At the line containing "CID1001, Baskaran: 0 -> 599773418", begin retyping, and continue word for word until the records below run out.
※
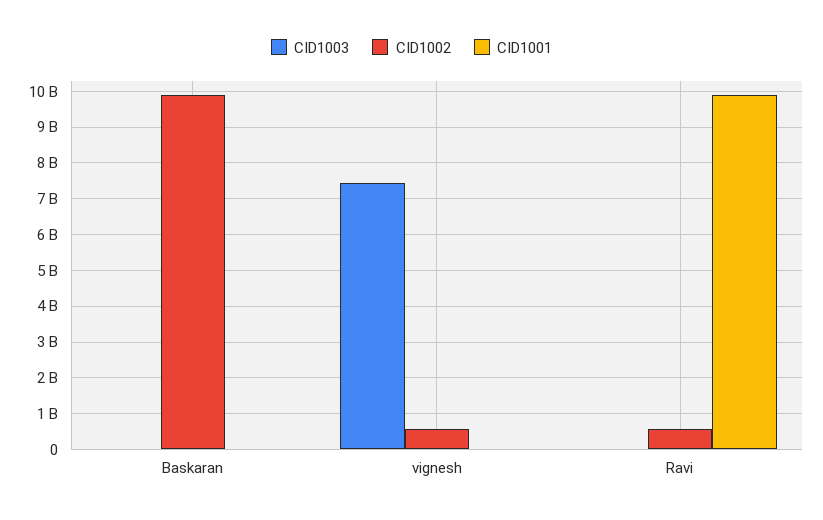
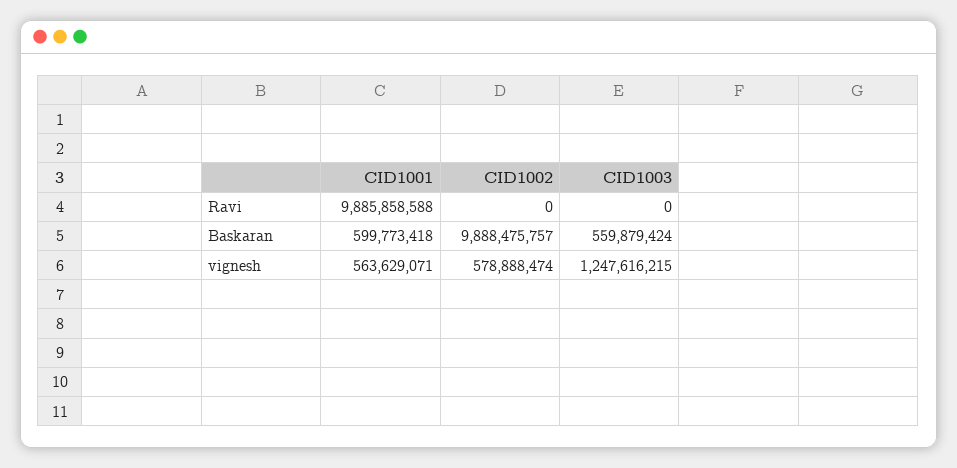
CID1003, Baskaran: 0 -> 559879424
CID1001, Baskaran: 0 -> 599773418
CID1003, vignesh: 7400000000 -> 1247616215
CID1001, vignesh: 0 -> 563629071
CID1002, Ravi: 600000000 -> 0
※
§ Solved exercise
CID1001, Baskaran: 0 -> 599773418
CID1003, vignesh: 7400000000 -> 1247616215
CID1001, vignesh: 0 -> 563629071
CID1002, Ravi: 600000000 -> 0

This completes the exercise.